Restaurant information
- Established: 2011
- Food type: New American
- Location: 4537 Southeast Division Street, Portland, Multnomah, Oregon, 97206, United States
- Coordinates: 45°30′20″N 122°36′56″W﻿ / ﻿45.50551°N 122.61547°W
- Website: thewoodsmantavern.com

= The Woodsman Tavern =

Restaurant in Portland, Oregon, US

The Woodsman Tavern was a New American restaurant in the Richmond neighborhood of Portland, Oregon, in the United States. The restaurant originally operated from 2011 to 2018, followed by a second stint from 2021 to 2023.

== Description ==
The Woodman Tavern served New American cuisine in southeast Portland's Richmond neighborhood.

==History==
The restaurant originally opened in 2011, and closed in December 2018. The building later housed Tasty n Daughters.

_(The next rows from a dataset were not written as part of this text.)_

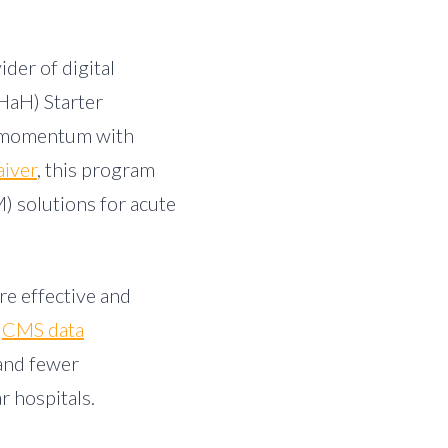
ider of digital
HaH) Starter
in momentum with
iver
, this program
) solutions for acute
re effective and
CMS data
 and fewer
r hospitals.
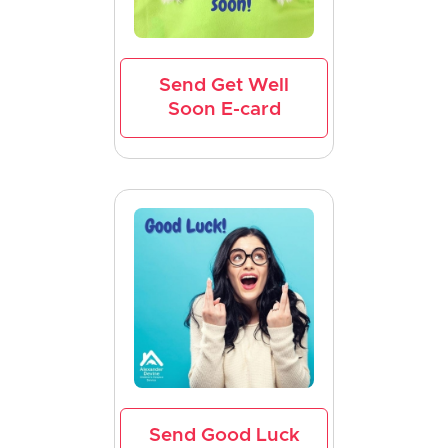
Send Get Well
Soon E-card
Send Good Luck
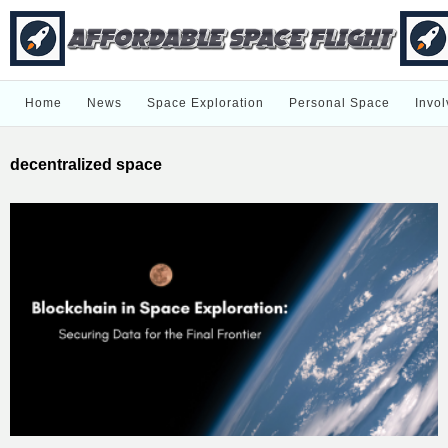
Home
News
Space Exploration
Personal Space
Invol
decentralized space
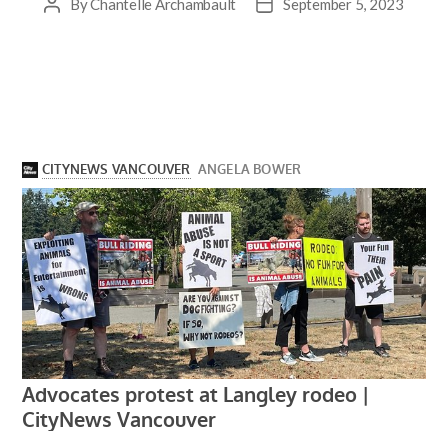
By
Chantelle Archambault
September 5, 2023
Post
Post
author
date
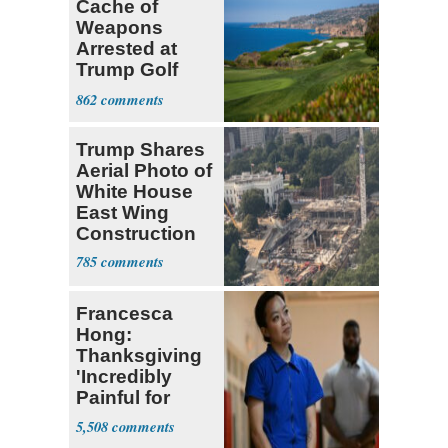
Cache of
Weapons
Arrested at
Trump Golf
Course
862
Trump Shares
Aerial Photo of
White House
East Wing
Construction
785
Francesca
Hong:
Thanksgiving
'Incredibly
Painful for
Many'
5,508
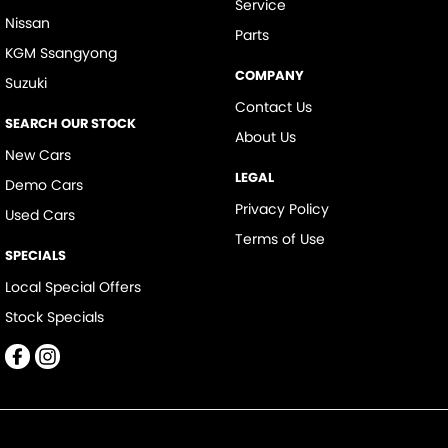
Service
Nissan
Parts
KGM Ssangyong
COMPANY
Suzuki
Contact Us
SEARCH OUR STOCK
About Us
New Cars
LEGAL
Demo Cars
Privacy Policy
Used Cars
Terms of Use
SPECIALS
Local Special Offers
Stock Specials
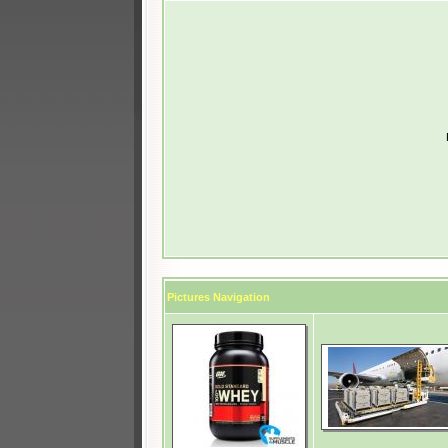
Pictures Navigation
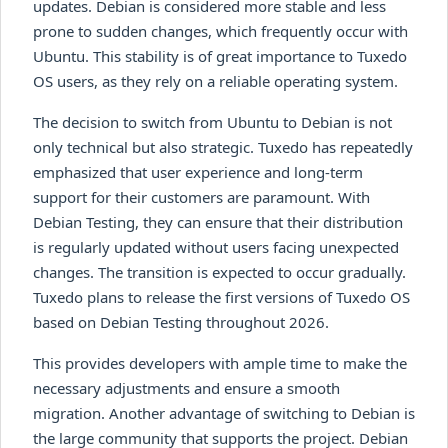
updates. Debian is considered more stable and less
prone to sudden changes, which frequently occur with
Ubuntu. This stability is of great importance to Tuxedo
OS users, as they rely on a reliable operating system.
The decision to switch from Ubuntu to Debian is not
only technical but also strategic. Tuxedo has repeatedly
emphasized that user experience and long-term
support for their customers are paramount. With
Debian Testing, they can ensure that their distribution
is regularly updated without users facing unexpected
changes. The transition is expected to occur gradually.
Tuxedo plans to release the first versions of Tuxedo OS
based on Debian Testing throughout 2026.
This provides developers with ample time to make the
necessary adjustments and ensure a smooth
migration. Another advantage of switching to Debian is
the large community that supports the project. Debian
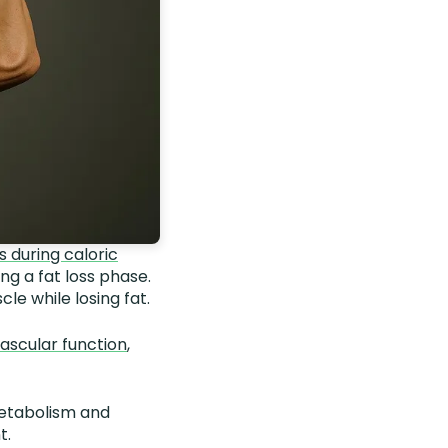
 during caloric
ng a fat loss phase.
le while losing fat.
vascular function
,
metabolism and
t.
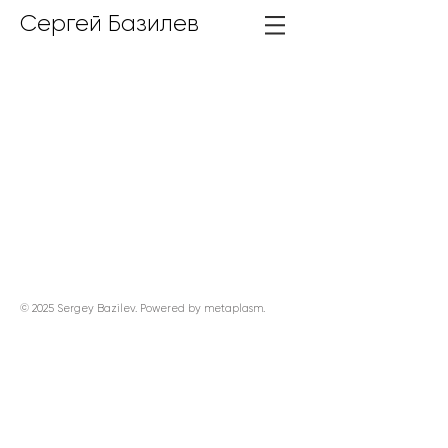
Сергей Базилев
© 2025 Sergey Bazilev. Powered by
metaplasm
.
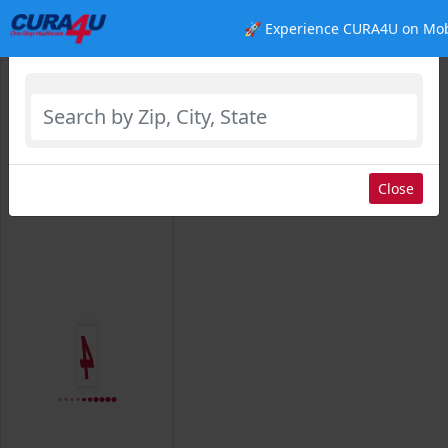
🚀 Experience CURA4U on Mob
Select Location
Close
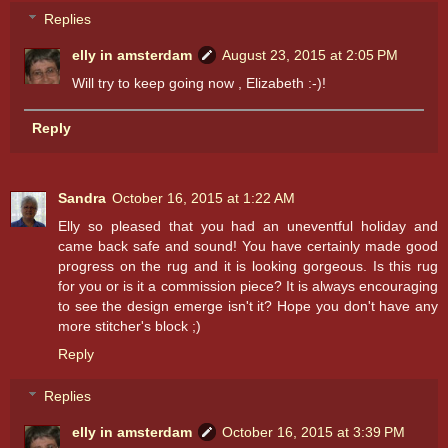
Replies
elly in amsterdam
August 23, 2015 at 2:05 PM
Will try to keep going now , Elizabeth :-)!
Reply
Sandra
October 16, 2015 at 1:22 AM
Elly so pleased that you had an uneventful holiday and
came back safe and sound! You have certainly made good
progress on the rug and it is looking gorgeous. Is this rug
for you or is it a commission piece? It is always encouraging
to see the design emerge isn't it? Hope you don't have any
more stitcher's block ;)
Reply
Replies
elly in amsterdam
October 16, 2015 at 3:39 PM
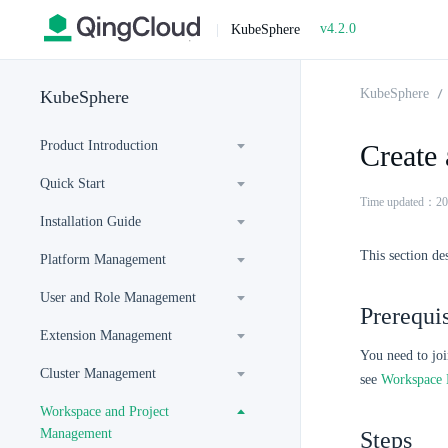
v4.2.0
|
KubeSphere
KubeSphere
KubeSphere
Product Introduction
Create 
Quick Start
Time updated：20
Installation Guide
This section de
Platform Management
User and Role Management
Prerequis
Extension Management
You need to jo
Cluster Management
see
Workspace
Workspace and Project
Management
Steps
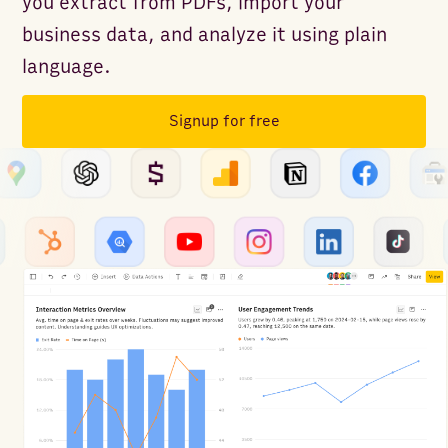
you extract from PDFs, import your
business data, and analyze it using plain
language.
Signup for free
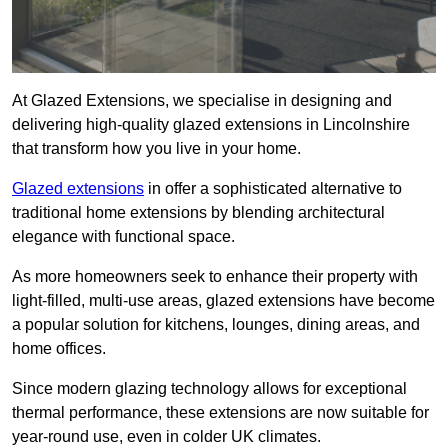
At Glazed Extensions, we specialise in designing and
delivering high-quality glazed extensions in Lincolnshire
that transform how you live in your home.
Glazed extensions
in offer a sophisticated alternative to
traditional home extensions by blending architectural
elegance with functional space.
As more homeowners seek to enhance their property with
light-filled, multi-use areas, glazed extensions have become
a popular solution for kitchens, lounges, dining areas, and
home offices.
Since modern glazing technology allows for exceptional
thermal performance, these extensions are now suitable for
year-round use, even in colder UK climates.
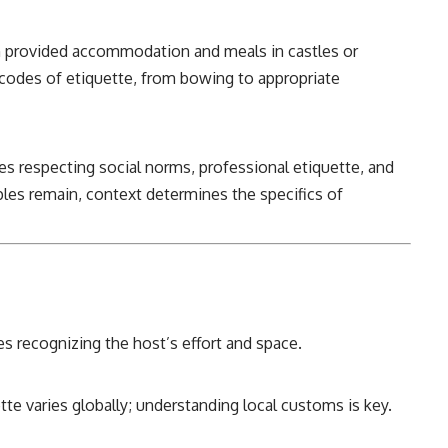
n provided accommodation and meals in castles or
t codes of etiquette, from bowing to appropriate
es respecting social norms, professional etiquette, and
iples remain, context determines the specifics of
s recognizing the host’s effort and space.
te varies globally; understanding local customs is key.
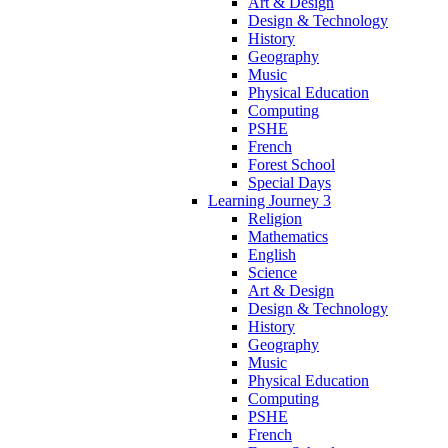
Art & Design
Design & Technology
History
Geography
Music
Physical Education
Computing
PSHE
French
Forest School
Special Days
Learning Journey 3
Religion
Mathematics
English
Science
Art & Design
Design & Technology
History
Geography
Music
Physical Education
Computing
PSHE
French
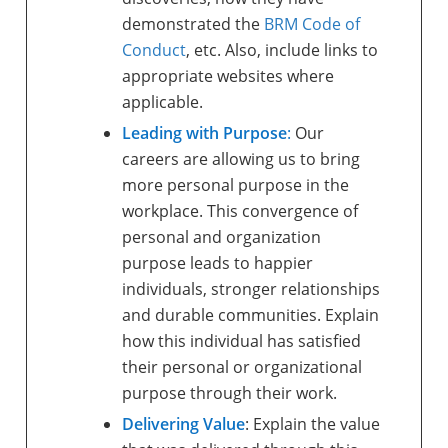
demonstrated the
BRM Code of
Conduct
, etc. Also, include links to
appropriate websites where
applicable.
Leading with Purpose
:
Our
careers are allowing us to bring
more personal purpose in the
workplace. This convergence of
personal and organization
purpose leads to happier
individuals, stronger relationships
and durable communities. Explain
how this individual has satisfied
their personal or organizational
purpose through their work.
Delivering Value
: Explain the value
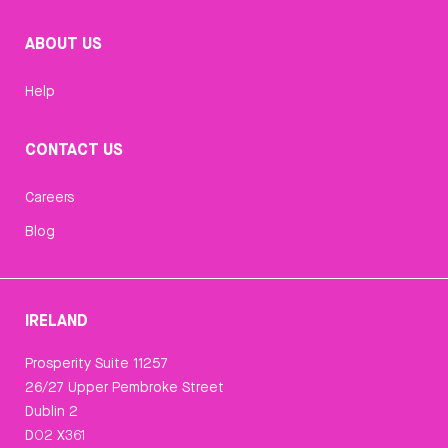
ABOUT US
Help
CONTACT US
Careers
Blog
IRELAND
Prosperity Suite 11257
26/27 Upper Pembroke Street
Dublin 2
D02 X361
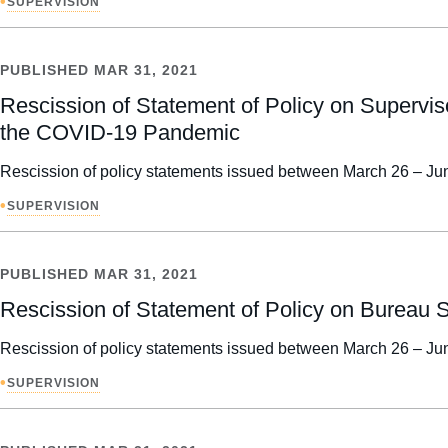
•
SUPERVISION
PUBLISHED
MAR 31, 2021
Rescission of Statement of Policy on Supervis
the COVID-19 Pandemic
Rescission of policy statements issued between March 26 – Jun
•
SUPERVISION
PUBLISHED
MAR 31, 2021
Rescission of Statement of Policy on Burea
Rescission of policy statements issued between March 26 – Jun
•
SUPERVISION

The restaurant group Submarine Hospitality re-opened The Woodsman Tavern on December 1, 2021. In 2023, the business announced plans to close on August 20. A closing announcement said, "We love our neighborhood and this very beloved piece of SE Division Street. With that, we won't be gone for long and are developing a new concept to share with you soon enough."

The restaurant L'Échelle began operating in the space in 2024.

== Reception ==
Michael Russell included the restaurant in The Oregonian's 2023 list of Portland's ten best new brunches.